At HealthBegins, we’re committed to playing our part by creating opportunities for health professionals to strengthen programs that improve social needs and population health for all, to unlock and align financing and capital for the people and places that need them most, and to transform moral injury into shared agency and actions that protect the vital institutions and infrastructure at the heart of our health and democracy. We’re doing that in three key practice areas:
- Integration: To help partners build robust connections between health and social care, we’re expanding access to our Community Health Detailing program, a proven model that leverages the power of community to increase clinic-based referrals to evidence-based health interventions and enrollments in public benefits and social services by up to 50 percent in less than six months. We’re also expanding opportunities for more states to use our practice transformation and CBO-readiness resources to drive outcomes-focused social health integration for a range of social needs, including food and nutrition. Check out our Food Is Medicine step-down model or visit this new Food Is Medicine Toolkit, which includes resources co-developed by HealthBegins, to help design, implement, and sustain FIM programs.

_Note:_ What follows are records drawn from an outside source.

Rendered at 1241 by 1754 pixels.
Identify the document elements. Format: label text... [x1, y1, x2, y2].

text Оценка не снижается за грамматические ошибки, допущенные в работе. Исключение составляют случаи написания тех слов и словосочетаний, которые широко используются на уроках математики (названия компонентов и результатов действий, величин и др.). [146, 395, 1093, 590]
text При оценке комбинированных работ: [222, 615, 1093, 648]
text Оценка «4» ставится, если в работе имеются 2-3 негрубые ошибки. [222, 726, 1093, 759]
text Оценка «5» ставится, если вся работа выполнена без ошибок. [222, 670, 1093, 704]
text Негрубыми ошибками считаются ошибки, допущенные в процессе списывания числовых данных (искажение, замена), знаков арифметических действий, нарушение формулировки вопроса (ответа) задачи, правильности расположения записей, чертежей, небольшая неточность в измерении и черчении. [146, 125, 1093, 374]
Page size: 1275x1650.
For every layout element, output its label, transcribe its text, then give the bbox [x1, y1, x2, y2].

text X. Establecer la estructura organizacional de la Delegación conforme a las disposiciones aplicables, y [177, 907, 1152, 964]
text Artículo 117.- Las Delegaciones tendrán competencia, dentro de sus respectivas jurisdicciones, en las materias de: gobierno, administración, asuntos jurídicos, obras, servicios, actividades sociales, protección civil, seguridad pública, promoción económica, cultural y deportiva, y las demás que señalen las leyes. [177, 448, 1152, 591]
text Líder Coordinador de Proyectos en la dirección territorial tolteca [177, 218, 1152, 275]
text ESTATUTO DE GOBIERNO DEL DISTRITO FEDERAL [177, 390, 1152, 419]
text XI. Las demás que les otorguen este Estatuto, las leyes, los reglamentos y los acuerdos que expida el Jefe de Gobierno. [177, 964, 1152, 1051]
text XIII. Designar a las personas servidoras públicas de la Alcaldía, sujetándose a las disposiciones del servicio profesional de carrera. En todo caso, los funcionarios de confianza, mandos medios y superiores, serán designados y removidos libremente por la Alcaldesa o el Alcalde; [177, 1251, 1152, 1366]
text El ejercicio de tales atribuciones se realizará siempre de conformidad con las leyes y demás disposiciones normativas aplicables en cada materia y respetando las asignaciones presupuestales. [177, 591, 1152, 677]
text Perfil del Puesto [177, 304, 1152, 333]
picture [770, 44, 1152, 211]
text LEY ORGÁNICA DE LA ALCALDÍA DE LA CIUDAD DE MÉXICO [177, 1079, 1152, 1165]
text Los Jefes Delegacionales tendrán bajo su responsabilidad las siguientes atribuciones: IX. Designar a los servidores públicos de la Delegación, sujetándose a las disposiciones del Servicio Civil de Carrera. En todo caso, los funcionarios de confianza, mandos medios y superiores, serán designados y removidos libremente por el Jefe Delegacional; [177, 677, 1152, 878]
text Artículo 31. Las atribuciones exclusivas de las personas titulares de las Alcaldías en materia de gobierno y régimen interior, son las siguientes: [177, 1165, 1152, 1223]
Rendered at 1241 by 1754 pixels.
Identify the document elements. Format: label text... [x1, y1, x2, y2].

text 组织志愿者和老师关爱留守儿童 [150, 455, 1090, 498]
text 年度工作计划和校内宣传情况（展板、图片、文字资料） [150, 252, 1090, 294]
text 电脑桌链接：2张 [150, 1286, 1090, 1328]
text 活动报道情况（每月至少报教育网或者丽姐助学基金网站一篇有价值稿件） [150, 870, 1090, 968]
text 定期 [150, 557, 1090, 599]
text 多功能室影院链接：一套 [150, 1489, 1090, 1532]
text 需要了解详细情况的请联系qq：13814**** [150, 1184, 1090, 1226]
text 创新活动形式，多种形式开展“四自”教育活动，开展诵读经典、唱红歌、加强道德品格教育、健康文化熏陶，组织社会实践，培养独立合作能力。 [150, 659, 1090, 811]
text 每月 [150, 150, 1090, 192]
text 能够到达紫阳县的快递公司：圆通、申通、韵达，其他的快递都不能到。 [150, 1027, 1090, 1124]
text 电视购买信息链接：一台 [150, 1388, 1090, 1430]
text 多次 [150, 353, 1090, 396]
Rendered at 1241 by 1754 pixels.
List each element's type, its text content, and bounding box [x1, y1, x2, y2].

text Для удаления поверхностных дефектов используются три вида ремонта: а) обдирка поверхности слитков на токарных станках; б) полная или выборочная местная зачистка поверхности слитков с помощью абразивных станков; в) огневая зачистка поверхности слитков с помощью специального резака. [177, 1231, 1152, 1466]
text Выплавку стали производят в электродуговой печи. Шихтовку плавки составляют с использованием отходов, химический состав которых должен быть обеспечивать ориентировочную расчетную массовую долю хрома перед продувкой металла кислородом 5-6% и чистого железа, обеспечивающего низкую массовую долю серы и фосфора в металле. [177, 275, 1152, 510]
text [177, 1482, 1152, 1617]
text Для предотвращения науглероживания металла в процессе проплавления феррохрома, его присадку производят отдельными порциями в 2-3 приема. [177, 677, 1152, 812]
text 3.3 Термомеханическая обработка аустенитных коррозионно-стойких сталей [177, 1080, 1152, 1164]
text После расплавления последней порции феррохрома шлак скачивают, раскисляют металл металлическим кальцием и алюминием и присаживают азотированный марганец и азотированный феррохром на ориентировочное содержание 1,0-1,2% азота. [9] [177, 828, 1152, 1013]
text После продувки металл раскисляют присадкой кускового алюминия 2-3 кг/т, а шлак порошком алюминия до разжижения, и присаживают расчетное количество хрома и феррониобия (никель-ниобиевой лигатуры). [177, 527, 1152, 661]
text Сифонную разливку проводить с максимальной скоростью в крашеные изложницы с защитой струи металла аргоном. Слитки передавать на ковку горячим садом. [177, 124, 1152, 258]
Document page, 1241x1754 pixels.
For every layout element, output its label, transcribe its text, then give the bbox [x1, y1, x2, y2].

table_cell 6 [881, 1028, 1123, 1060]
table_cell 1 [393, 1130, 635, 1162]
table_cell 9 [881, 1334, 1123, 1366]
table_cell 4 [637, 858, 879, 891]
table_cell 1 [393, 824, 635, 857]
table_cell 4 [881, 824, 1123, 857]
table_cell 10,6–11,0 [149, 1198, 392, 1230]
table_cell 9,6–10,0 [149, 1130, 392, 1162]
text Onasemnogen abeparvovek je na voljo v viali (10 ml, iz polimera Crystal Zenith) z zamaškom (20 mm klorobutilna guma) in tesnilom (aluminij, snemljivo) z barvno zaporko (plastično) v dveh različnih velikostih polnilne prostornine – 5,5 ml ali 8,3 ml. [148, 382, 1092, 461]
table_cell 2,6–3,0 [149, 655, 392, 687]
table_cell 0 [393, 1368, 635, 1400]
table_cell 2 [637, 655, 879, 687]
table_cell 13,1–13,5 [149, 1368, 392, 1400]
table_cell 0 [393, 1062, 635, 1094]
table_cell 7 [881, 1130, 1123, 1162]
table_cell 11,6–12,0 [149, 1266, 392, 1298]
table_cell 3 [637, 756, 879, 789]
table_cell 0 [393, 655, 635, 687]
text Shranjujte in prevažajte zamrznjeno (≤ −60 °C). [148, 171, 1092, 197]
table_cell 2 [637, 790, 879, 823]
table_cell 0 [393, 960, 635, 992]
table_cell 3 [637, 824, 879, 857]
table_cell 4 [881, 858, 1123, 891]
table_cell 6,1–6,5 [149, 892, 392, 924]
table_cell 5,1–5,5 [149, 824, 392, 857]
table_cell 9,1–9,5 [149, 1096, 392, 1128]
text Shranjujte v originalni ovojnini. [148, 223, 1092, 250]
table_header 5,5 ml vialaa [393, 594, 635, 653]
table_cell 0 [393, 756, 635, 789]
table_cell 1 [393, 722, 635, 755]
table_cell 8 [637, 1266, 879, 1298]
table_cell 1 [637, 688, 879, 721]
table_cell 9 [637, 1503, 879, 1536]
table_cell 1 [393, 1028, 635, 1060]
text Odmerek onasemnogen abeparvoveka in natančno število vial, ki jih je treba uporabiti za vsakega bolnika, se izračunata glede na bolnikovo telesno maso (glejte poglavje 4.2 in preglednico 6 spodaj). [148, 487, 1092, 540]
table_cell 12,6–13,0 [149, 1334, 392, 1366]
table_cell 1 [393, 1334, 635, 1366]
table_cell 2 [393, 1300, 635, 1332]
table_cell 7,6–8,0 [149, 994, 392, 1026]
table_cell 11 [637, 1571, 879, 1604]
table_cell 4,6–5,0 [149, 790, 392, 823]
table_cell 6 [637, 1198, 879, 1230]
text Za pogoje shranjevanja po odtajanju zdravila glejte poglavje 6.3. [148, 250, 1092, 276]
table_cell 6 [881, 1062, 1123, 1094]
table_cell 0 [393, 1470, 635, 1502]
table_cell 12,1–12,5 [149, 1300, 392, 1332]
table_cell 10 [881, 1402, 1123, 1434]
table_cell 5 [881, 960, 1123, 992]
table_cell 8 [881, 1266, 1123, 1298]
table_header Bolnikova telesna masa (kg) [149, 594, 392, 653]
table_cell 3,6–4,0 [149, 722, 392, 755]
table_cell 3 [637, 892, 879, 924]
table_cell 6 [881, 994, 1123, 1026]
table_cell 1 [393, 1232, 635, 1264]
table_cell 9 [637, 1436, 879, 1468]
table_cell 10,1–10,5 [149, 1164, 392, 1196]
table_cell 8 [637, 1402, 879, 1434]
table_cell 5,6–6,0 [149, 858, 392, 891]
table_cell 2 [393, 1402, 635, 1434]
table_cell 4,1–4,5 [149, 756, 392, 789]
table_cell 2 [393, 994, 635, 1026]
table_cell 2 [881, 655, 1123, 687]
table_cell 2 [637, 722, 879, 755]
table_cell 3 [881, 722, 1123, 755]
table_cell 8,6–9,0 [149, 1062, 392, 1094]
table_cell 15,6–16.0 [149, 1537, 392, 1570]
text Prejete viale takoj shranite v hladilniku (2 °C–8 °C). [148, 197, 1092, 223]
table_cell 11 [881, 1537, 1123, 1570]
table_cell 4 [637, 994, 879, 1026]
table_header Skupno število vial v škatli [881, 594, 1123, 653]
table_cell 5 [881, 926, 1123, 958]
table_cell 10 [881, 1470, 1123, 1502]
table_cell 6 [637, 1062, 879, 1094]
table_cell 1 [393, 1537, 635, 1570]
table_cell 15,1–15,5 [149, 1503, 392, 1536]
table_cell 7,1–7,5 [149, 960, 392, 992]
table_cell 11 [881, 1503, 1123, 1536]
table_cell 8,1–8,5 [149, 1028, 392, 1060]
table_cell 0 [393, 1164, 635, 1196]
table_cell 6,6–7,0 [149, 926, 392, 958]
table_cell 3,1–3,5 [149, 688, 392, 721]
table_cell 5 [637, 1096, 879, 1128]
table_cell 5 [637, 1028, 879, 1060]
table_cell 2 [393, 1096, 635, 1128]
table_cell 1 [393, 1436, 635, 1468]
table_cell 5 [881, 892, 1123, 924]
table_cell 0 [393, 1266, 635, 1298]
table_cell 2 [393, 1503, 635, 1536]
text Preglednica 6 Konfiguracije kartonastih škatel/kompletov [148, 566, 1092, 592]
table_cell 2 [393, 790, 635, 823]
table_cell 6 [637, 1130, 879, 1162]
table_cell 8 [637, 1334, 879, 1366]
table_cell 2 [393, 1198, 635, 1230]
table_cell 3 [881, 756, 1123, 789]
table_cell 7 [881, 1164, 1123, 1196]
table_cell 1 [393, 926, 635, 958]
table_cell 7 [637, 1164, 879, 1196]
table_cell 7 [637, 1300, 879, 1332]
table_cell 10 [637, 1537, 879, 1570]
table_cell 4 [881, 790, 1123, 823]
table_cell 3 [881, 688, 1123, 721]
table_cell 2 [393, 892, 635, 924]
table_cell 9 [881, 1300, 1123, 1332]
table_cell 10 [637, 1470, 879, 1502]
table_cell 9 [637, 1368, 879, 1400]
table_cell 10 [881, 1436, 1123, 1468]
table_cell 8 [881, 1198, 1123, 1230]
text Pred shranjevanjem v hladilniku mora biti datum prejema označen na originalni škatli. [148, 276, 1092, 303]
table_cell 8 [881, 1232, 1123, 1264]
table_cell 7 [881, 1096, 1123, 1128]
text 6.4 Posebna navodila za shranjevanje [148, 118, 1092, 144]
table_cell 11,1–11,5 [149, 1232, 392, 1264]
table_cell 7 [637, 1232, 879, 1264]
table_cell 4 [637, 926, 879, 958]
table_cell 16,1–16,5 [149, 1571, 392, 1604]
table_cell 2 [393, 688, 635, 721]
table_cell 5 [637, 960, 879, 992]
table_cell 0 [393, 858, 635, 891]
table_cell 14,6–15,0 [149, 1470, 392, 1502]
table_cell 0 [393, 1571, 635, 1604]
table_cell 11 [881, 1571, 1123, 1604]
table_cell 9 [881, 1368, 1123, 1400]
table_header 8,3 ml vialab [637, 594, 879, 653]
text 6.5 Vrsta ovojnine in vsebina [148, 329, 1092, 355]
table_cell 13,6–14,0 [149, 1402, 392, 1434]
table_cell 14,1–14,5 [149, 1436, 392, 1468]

- Investments: As previous funding streams and revenue models evaporate, clinical, public health, and social sector leaders need shared spaces and supports to align and reimagine health equity and social needs financing. We provide a Blended Value for Health Equity course (and will soon be launching a Blended Value for Food Is Medicine program) to help executives and managers calculate the financial, economic, and social value of their programs. Our new Billing for Medicare course equips clinics and CBOs serving Medicare and dual-eligible populations to actually get paid for vital navigation and care coordination services. And springing from a landmark convening we hosted this year at UC Berkeley, we will be launching a new field-building initiative to help leaders unlock and align capital flows for the populations, programs, and places that need them most.
- Power building: As we witness the rise in moral injury among health professionals and leaders struggling to respond to political and economic threats, we’ve seen that the only way to translate moral injury into agency is through collaborative action. Building on insights and resources from our Health Equity Policy Tracker and Mobilization Network (launched last year with funding support from the Robert Wood Johnson Foundation), we’ve developed a collaborative action framework and network to help individuals, organizations, and place-based collaboratives build skills and strategies to meet this moment. The framework is rolling out in Arizona, California, Texas, Georgia, and Massachusetts, and we aim to expand it into up to five more states by the end of the year.
Looking back at the first half of 2026, I’m still deeply concerned about the upstream stressors that are putting more people in harm’s way. As we mark the passage of 250 years since the signing of the Declaration of Independence and look to the future, let’s remember that we are not simply providers of essential services. We are part of this nation’s civic muscle, vital elements of the infrastructure at the heart of our health and democracy. With the skills, coordinated strategies and emerging solidarity to advance equitable care, unlock capital, and mobilize collective action, we can overcome present threats and any others that may come our way.